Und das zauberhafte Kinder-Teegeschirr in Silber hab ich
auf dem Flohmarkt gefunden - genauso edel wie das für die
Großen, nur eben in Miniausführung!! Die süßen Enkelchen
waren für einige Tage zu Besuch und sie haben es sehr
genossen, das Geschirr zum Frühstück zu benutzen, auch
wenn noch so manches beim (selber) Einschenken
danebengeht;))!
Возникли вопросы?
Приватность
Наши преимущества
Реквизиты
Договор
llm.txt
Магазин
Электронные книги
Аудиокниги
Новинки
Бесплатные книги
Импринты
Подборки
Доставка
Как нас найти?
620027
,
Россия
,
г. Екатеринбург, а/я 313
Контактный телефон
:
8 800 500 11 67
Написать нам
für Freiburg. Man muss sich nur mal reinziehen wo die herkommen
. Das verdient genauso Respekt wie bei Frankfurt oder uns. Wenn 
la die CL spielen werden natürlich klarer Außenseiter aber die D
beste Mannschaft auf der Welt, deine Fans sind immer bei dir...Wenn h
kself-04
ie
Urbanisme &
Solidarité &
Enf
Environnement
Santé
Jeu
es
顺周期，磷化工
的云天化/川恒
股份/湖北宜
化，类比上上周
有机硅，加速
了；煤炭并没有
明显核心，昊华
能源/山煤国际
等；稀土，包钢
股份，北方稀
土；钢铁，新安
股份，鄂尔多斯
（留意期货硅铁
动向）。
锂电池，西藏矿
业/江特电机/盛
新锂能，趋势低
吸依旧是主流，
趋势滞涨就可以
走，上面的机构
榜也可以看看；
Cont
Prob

--------------------------------

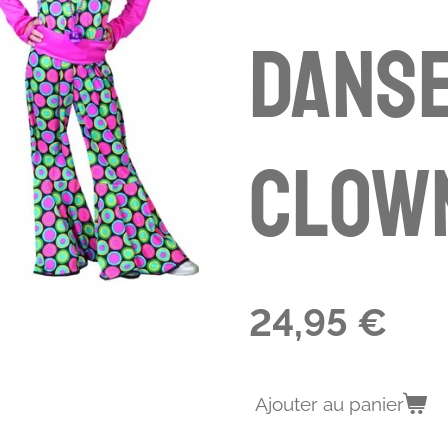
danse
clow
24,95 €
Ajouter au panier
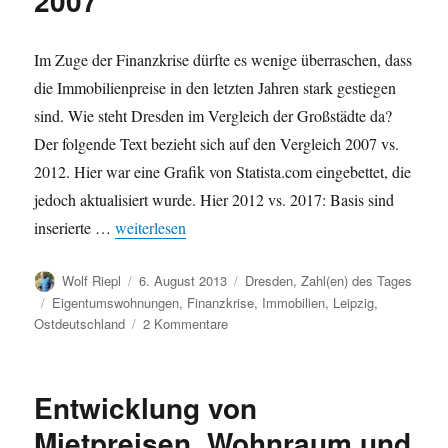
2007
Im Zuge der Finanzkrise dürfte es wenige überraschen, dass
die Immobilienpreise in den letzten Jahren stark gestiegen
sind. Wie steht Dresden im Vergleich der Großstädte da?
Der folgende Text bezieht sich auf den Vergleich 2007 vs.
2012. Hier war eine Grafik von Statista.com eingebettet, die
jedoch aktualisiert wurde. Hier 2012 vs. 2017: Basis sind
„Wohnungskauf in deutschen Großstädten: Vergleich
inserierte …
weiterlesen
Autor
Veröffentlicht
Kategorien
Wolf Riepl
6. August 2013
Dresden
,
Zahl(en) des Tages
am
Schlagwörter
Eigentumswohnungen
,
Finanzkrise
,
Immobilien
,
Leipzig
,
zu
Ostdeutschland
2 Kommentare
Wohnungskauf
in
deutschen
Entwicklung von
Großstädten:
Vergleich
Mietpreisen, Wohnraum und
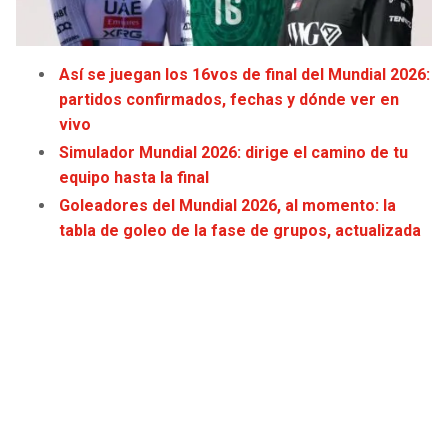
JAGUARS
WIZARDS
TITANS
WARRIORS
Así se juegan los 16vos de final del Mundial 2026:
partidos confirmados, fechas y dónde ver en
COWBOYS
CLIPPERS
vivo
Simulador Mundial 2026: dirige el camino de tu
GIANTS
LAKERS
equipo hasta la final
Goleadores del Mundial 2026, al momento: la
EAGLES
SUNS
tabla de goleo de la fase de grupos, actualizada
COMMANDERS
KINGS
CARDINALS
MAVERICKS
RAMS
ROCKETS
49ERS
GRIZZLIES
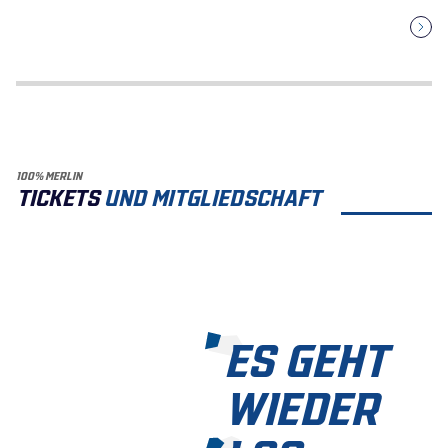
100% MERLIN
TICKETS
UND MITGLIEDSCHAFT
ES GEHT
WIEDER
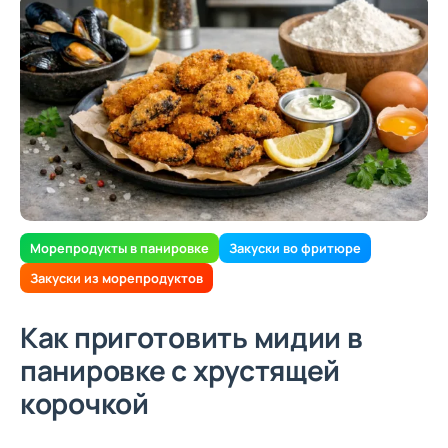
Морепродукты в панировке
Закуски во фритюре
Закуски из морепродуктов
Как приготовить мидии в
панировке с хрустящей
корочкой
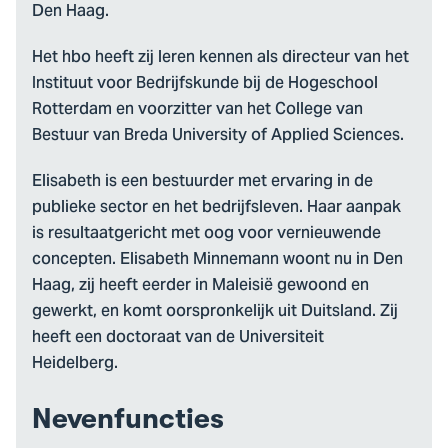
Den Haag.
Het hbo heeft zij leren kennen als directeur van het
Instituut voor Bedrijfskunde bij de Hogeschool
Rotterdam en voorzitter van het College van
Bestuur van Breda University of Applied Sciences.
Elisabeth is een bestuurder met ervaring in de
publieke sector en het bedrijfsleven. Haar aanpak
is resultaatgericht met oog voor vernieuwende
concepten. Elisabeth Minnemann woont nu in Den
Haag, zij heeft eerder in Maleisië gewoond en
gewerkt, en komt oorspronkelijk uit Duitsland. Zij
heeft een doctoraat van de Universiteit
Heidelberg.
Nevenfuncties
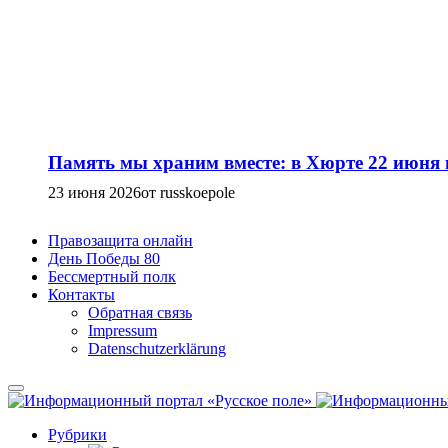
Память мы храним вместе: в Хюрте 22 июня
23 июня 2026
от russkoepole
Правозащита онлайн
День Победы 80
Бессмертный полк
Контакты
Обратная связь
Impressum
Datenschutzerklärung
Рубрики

--------------------------------

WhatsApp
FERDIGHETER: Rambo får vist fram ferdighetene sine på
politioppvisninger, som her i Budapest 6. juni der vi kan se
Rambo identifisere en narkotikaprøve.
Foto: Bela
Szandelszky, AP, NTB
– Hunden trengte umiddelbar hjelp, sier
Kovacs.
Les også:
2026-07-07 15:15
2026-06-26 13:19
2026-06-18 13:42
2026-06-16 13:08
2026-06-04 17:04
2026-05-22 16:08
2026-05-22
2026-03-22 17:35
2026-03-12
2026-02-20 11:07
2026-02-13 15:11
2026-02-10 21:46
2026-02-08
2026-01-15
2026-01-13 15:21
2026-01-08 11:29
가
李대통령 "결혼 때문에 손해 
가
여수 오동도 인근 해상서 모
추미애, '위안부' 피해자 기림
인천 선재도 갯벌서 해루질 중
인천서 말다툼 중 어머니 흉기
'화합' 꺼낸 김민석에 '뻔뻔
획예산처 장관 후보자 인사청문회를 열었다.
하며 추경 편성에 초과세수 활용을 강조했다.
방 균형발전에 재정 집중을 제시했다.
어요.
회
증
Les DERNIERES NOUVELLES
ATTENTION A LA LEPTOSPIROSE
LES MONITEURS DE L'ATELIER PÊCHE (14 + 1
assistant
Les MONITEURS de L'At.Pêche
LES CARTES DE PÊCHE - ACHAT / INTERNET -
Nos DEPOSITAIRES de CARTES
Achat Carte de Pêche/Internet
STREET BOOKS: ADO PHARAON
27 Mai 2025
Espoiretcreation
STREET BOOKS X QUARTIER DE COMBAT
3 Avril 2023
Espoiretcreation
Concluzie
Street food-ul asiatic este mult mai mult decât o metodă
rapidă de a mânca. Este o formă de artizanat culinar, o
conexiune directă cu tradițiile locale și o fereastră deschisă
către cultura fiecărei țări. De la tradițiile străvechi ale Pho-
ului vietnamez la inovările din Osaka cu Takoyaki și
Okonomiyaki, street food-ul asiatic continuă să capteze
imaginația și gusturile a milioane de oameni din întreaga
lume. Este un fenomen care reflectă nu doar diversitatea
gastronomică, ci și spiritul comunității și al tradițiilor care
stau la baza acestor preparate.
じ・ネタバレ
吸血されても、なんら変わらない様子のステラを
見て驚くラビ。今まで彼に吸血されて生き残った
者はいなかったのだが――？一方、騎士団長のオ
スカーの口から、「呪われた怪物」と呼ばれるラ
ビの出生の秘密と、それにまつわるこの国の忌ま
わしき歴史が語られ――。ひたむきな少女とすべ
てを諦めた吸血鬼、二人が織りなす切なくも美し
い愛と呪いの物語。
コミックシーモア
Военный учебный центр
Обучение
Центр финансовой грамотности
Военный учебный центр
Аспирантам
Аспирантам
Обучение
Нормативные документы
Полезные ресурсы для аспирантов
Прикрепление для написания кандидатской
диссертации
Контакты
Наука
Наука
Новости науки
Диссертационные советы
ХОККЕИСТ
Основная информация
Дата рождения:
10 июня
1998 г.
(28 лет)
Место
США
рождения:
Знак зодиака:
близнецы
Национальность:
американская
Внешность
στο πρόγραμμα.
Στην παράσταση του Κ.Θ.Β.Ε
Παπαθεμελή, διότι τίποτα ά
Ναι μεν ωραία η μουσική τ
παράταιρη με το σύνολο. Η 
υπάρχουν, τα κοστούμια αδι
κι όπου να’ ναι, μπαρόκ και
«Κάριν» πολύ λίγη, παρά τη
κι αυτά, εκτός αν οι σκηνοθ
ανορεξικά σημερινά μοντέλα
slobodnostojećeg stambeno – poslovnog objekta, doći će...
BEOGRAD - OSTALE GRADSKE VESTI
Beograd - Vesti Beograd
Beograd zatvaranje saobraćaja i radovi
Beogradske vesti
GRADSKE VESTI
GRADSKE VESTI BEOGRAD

--------------------------------

## What this task involves
Starting with the line that contains "Und das zauberhafte" and ending with the line that contains "Возникли вопросы?", write those lines out as a JSON list of strings, one string per line, leaving out any blank lines.

## Solution for this problem
[
  "Und das zauberhafte Kinder-Teegeschirr in Silber hab ich",
  "auf dem Flohmarkt gefunden - genauso edel wie das für die",
  "Großen, nur eben in Miniausführung!! Die süßen Enkelchen",
  "waren für einige Tage zu Besuch und sie haben es sehr",
  "genossen, das Geschirr zum Frühstück zu benutzen, auch",
  "wenn noch so manches beim (selber) Einschenken",
  "danebengeht;))!",
  "Возникли вопросы?"
]